TRY IT>
Exactly as they appear below, repeat the lines from the one with "M211,270H230V299H211Z" through the one with "M377,392L380,414L339,418L337,397Z", and no others.

┌──

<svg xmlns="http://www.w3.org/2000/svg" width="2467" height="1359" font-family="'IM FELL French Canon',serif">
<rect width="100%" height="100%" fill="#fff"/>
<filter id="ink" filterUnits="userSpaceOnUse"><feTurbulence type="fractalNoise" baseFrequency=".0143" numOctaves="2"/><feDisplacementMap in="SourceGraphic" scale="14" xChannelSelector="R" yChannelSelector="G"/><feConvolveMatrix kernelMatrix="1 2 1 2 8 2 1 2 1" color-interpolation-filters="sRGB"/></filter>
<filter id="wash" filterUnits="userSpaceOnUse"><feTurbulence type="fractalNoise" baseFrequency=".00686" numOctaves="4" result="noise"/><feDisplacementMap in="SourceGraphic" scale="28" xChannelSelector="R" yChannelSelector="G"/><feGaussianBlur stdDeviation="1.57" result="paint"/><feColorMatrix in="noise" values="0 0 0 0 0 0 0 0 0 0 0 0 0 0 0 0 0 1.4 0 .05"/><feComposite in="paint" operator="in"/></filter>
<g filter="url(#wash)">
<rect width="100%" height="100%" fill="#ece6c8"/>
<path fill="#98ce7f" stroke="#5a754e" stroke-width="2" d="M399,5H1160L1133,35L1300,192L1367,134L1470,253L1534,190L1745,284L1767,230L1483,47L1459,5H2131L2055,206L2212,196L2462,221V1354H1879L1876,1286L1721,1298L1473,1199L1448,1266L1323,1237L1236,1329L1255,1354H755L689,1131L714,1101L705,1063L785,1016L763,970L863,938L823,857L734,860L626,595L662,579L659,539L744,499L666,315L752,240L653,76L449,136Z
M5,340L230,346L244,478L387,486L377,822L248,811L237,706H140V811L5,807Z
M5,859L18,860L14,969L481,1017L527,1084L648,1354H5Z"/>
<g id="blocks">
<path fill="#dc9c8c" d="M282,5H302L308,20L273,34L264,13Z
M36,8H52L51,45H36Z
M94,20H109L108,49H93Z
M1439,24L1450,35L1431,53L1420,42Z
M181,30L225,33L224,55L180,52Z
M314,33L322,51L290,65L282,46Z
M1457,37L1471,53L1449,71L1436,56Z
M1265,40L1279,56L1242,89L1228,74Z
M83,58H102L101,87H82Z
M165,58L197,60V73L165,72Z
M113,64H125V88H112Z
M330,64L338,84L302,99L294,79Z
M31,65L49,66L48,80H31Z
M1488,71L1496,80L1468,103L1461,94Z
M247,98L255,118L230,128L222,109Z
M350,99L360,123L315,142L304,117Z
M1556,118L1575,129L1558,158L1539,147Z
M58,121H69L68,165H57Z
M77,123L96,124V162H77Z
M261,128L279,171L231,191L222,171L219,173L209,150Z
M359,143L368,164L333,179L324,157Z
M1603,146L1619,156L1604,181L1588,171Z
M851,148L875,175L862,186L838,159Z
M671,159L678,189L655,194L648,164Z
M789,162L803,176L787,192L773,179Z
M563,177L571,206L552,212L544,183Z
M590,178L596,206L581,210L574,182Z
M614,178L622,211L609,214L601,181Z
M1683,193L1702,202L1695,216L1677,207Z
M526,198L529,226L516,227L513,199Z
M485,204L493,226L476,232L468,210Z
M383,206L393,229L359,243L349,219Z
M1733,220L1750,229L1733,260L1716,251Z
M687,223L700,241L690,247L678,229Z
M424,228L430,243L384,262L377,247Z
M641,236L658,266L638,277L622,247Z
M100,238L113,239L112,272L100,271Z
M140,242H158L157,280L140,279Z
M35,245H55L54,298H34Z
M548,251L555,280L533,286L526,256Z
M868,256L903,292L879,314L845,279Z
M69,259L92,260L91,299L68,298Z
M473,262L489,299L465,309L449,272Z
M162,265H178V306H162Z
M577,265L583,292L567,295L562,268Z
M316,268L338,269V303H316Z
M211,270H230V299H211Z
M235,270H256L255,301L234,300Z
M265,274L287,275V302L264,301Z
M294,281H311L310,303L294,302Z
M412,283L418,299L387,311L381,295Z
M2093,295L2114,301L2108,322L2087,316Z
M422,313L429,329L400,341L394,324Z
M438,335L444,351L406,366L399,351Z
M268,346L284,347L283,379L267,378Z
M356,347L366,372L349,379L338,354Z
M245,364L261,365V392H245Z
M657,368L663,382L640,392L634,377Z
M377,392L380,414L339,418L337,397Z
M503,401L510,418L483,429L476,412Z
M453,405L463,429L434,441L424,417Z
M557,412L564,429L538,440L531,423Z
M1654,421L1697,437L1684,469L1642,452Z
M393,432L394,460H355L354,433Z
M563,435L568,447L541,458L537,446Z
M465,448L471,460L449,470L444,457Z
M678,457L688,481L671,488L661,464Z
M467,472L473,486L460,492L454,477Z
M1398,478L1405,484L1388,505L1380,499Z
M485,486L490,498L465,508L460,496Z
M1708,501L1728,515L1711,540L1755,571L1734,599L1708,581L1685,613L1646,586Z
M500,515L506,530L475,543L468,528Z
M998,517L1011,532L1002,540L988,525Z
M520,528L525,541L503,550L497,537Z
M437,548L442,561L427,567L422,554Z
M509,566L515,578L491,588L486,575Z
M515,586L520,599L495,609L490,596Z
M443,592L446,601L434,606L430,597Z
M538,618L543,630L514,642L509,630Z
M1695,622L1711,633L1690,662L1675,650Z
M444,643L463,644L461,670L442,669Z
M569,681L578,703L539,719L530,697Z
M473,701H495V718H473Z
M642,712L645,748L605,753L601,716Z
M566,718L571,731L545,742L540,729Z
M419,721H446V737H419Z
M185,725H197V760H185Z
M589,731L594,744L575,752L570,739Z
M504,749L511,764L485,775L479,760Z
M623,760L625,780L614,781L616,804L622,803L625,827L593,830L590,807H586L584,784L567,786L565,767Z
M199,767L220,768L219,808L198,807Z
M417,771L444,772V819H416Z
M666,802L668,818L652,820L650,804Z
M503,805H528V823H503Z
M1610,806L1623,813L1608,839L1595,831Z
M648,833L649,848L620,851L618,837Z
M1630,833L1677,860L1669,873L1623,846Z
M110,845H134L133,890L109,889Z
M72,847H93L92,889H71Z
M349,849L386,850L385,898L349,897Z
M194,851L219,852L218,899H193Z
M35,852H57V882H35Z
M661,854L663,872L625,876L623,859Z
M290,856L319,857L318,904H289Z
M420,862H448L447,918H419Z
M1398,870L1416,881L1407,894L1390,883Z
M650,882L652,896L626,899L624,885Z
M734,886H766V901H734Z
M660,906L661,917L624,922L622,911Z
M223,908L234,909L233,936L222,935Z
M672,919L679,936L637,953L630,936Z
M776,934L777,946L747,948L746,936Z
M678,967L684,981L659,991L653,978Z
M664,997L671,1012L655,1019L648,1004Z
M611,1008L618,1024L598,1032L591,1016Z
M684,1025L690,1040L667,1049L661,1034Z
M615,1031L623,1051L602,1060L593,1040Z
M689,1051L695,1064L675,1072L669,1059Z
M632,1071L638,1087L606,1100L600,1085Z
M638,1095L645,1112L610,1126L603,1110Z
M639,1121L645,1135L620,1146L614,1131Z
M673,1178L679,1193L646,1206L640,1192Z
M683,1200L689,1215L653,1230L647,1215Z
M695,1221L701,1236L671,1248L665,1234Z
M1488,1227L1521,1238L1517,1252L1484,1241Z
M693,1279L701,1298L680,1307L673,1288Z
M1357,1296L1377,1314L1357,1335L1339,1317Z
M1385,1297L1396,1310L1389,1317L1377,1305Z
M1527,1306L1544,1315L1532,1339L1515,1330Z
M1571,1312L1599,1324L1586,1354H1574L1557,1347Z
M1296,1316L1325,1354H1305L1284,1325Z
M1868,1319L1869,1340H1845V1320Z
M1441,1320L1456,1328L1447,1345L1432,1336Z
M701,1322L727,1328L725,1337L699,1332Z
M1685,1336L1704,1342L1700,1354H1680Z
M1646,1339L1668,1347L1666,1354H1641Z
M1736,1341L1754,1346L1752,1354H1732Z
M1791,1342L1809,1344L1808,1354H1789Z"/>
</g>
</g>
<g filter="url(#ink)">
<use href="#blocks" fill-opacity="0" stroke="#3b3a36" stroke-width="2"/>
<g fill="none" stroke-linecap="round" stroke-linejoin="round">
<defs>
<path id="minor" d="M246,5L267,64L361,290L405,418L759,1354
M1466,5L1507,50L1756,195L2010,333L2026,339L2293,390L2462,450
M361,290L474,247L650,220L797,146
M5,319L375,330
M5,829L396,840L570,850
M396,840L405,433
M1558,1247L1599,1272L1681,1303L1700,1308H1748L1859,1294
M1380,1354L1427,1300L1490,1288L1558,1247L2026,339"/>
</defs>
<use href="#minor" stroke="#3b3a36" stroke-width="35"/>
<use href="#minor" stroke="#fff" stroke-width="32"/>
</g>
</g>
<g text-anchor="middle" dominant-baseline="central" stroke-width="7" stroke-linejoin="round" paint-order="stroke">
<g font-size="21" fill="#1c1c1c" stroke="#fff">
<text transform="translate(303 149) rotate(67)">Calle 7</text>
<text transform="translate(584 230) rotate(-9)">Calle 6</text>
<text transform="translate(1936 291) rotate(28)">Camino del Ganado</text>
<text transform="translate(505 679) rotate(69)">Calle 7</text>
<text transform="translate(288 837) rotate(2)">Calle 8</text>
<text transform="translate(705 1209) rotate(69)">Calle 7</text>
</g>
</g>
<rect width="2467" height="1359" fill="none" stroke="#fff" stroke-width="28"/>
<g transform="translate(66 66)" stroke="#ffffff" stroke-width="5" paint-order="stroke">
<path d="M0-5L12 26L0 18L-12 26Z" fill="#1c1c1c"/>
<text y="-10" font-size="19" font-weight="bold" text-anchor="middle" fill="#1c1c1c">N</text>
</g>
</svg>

└──

EXERCISE SOLUTION>
M211,270H230V299H211Z
M235,270H256L255,301L234,300Z
M265,274L287,275V302L264,301Z
M294,281H311L310,303L294,302Z
M412,283L418,299L387,311L381,295Z
M2093,295L2114,301L2108,322L2087,316Z
M422,313L429,329L400,341L394,324Z
M438,335L444,351L406,366L399,351Z
M268,346L284,347L283,379L267,378Z
M356,347L366,372L349,379L338,354Z
M245,364L261,365V392H245Z
M657,368L663,382L640,392L634,377Z
M377,392L380,414L339,418L337,397Z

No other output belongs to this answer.